Khazen

BEIRUT (AP) — Lebanon’s economy contracted by more than 58%, the World Bank said Tuesday, warning in a report that the small country’s financial meltdown poses a threat to long-term stability and social peace. It accused Lebanese leaders of being indifferent to the nation’s economic collapse, refusing to adopt a credible recovery plan and begin implementing reforms. The World Bank’s Lebanon Economic Monitor showed the country’s gross domestic product plummeted from close to $52 billion in 2019 to a projected $21.8 billion in 2021, marking the biggest contraction of the 193 countries listed by the publication. “The scale and scope of Lebanon’s deliberate depression are leading to the disintegration of key pillars of Lebanon’s post-civil war political economy,” said the report, titled, “The Great Denial.” The meltdown began in October 2019 and has thrown more than 75% of the country’s population into poverty. The same political class blamed for the decades of corruption and mismanagement leading up to the crisis has done almost nothing to help Lebanon climb out of the crisis.

The Lebanese pound has lost more than 90% of its value and there are several exchange rates, reflecting the severity of the crisis. Banks have imposed informal capital controls, depriving people of access to their savings. Despite spending billions of dollars on infrastructure projects since the civil war ended in 1990, electricity cuts out for 22 hours a day, tap water is largely undrinkable, roads are riddled with holes, trash piles on the streets while the sewage system floods whenever there is heavy rain. The report, which analyzes the end of 2021, estimates a decline of the GDP by 10.5% percent for that year. That comes after a 21.4% contraction in 2020. It lined up with earlier reports that said the crisis is one of the world’s most severe economic collapses in modern times. Lebanon’s surging inflation, estimated to average 145% in 2021, now ranks third globally after Venezuela’s and Sudan’s, it said.
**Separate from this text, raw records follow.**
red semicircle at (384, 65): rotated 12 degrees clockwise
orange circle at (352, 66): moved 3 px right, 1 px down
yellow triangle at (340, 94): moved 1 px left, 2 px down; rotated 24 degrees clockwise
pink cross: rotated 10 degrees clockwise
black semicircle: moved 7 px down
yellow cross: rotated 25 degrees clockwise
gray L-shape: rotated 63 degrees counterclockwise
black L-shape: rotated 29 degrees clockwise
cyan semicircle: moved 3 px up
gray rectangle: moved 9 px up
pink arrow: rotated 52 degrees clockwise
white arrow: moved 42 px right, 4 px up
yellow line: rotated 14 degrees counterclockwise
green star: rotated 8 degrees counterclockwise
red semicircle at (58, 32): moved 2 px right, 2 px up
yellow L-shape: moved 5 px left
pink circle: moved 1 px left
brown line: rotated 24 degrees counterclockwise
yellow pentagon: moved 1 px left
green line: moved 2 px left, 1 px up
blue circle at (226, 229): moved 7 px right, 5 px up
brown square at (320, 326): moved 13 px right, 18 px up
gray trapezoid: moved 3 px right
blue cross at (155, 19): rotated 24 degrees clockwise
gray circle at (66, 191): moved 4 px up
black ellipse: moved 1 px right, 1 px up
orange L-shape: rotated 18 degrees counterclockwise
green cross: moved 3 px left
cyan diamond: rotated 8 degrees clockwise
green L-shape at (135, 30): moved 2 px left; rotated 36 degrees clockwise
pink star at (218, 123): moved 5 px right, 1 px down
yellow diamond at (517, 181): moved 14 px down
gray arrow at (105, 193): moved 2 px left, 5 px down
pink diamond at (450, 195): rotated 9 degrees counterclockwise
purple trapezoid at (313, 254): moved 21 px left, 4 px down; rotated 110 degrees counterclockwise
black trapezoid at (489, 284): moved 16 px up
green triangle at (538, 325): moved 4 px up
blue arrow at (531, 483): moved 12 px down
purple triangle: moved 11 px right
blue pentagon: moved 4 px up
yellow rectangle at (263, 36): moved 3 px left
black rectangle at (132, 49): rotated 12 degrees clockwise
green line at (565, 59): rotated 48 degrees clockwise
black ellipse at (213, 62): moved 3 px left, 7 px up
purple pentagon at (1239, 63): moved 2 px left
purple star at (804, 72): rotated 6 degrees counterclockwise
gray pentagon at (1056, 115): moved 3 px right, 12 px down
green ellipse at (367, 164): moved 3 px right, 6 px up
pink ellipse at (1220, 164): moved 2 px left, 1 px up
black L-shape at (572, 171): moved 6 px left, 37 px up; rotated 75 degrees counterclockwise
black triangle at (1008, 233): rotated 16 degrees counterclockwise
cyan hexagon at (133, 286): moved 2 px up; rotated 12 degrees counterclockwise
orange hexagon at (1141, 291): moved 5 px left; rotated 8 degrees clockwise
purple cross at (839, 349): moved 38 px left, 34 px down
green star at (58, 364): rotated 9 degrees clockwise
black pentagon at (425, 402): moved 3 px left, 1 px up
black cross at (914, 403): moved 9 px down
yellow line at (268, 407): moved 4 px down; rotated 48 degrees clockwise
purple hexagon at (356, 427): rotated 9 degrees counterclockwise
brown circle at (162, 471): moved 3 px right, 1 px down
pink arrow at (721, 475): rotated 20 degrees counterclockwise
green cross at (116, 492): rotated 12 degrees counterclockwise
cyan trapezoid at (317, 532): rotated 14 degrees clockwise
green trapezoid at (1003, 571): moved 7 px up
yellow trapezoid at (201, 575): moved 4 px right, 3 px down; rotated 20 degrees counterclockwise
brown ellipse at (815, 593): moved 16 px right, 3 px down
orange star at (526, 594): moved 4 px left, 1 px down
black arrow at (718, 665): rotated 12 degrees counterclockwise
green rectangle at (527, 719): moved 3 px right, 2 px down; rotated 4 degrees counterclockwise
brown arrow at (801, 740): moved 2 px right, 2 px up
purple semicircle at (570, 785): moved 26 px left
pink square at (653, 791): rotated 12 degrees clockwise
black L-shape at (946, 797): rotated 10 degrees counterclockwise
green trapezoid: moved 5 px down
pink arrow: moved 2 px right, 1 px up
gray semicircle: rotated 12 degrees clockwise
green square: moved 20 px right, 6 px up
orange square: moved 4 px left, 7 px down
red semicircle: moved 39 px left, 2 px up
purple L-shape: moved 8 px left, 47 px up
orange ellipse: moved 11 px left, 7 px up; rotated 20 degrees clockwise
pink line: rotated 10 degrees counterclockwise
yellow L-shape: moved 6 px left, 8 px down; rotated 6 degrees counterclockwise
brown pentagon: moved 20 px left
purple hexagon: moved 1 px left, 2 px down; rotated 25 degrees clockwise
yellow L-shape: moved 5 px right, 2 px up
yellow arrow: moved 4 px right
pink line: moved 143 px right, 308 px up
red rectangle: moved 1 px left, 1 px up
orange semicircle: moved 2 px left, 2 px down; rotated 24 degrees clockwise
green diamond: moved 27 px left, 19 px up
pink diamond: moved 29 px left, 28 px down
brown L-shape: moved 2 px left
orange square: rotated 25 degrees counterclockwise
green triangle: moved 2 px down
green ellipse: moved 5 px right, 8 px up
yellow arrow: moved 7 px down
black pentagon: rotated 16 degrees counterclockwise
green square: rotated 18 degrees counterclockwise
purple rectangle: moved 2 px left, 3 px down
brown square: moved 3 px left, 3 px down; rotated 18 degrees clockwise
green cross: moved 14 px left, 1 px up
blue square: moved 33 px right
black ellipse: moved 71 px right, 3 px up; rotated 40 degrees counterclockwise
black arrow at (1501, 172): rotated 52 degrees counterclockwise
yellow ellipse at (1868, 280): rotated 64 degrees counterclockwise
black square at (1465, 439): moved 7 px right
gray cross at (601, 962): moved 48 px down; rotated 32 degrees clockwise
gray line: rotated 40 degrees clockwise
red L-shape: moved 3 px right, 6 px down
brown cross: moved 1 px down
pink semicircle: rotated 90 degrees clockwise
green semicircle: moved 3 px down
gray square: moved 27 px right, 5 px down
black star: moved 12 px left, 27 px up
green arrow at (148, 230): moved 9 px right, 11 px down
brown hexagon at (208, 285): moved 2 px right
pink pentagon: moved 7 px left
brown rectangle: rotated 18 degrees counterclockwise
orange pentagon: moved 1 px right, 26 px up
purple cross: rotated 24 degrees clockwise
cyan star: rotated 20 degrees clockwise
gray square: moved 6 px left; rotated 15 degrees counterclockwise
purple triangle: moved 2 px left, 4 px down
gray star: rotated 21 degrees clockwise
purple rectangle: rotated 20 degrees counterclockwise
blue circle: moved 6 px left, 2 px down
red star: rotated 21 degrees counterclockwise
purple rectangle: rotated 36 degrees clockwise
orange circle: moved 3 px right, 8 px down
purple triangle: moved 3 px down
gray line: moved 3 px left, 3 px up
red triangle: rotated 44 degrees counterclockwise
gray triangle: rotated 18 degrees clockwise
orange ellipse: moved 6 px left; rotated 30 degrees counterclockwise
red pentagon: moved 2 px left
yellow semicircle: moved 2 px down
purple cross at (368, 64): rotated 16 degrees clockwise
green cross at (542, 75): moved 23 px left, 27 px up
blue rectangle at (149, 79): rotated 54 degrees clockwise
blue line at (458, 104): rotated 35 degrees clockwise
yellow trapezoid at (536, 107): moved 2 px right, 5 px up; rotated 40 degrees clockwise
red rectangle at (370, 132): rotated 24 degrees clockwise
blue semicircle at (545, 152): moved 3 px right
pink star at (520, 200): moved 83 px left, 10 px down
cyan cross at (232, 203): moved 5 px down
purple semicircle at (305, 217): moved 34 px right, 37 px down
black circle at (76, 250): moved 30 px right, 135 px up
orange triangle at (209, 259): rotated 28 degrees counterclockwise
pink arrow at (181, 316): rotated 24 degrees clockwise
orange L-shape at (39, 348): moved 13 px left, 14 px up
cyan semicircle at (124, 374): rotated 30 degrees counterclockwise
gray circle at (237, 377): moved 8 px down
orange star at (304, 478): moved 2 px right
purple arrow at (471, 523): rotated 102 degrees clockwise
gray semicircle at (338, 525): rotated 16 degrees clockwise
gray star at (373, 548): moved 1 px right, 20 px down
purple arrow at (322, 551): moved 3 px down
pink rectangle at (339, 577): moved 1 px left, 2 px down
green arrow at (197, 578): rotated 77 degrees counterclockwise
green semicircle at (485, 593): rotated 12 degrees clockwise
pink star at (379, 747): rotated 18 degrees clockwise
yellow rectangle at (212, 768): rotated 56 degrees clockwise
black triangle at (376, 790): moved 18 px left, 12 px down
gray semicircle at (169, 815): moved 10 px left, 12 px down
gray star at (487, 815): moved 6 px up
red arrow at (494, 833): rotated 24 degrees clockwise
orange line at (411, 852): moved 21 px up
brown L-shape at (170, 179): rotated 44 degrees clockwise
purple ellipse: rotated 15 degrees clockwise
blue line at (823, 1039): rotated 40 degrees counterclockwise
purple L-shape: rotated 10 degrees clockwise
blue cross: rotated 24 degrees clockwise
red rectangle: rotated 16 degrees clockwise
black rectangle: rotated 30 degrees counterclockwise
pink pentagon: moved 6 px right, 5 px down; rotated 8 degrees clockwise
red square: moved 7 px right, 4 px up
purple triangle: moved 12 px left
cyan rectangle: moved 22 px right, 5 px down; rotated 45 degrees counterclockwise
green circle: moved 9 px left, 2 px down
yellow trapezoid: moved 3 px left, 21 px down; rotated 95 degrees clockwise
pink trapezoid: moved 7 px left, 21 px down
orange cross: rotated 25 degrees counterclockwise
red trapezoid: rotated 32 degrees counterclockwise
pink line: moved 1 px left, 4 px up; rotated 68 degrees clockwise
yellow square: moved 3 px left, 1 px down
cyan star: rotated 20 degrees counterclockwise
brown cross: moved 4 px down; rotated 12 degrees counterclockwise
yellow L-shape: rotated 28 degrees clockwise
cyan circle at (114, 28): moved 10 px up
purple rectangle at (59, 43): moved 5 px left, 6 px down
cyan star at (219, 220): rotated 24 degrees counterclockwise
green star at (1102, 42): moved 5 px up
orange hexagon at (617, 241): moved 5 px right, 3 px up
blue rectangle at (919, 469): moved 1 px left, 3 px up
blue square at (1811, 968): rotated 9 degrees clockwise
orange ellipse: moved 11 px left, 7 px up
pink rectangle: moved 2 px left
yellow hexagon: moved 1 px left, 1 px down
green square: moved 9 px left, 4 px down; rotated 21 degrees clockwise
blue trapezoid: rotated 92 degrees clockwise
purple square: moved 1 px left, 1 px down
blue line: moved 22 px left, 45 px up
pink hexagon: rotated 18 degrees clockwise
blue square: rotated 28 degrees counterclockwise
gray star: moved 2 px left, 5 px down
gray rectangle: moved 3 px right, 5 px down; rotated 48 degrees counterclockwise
The report said government revenues are estimated to almost halve in 2021 to reach 6.6% of GDP, marking the third-lowest ratio globally after Somalia and Yemen. The gross debt is estimated to reach 183% of GDP in 2021, taking Lebanon to the fourth highest ratio in the world behind Japan, Sudan and Greece. “Deliberate denial during deliberate depression is creating long-lasting scars on the economy and society,” said Saroj Kumar Jha, the World Bank’s regional director. “Over two years into the financial crisis, Lebanon has yet to identify, least of all embark upon, a credible path toward economic and financial recovery.” Jha added that the Lebanese government urgently needs to move forward with the adoption of a credible, comprehensive and equitable macro-financial stabilization and recovery plan and accelerate its implementation if it is to avoid a complete destruction of its social and economic networks and immediately stop irreversible loss of human capital. The report came a day after Beirut resumed its talks with the International Monetary Fund after the Cabinet held its first meeting in three months. The talks began last year and broke off without a breakthrough amid political bickering by rival groups.

Later on Tuesday, Interior Minister Bassam Mawlawi said Lebanese police thwarted an attempt to smuggle large amounts of Captagon amphetamine pills. He said they were on their way from Lebanon to the African nation of Togo. From there they would have been sent to a Persian Gulf nation, most likely Saudi Arabia. Mawlawi said the pills were hidden in 434 boxes mixed in with seven tons of tea. They were confiscated at sea after the smugglers sailed from Beirut’s port. Captagon manufacturing thrives in Lebanon and war-torn Syria, which have become a gateway for the drug to the Middle East, particularly the Gulf. Smuggling of Captagon pills has been at the heart of a spat between Saudi Arabia and Lebanon, after over 5 million pills hidden in a shipment of pomegranate from Lebanon were seized in the kingdom in April. In retaliation, the Saudis banned Lebanese produce from going to or even transiting through the kingdom, a blow to Lebanon’s exporters.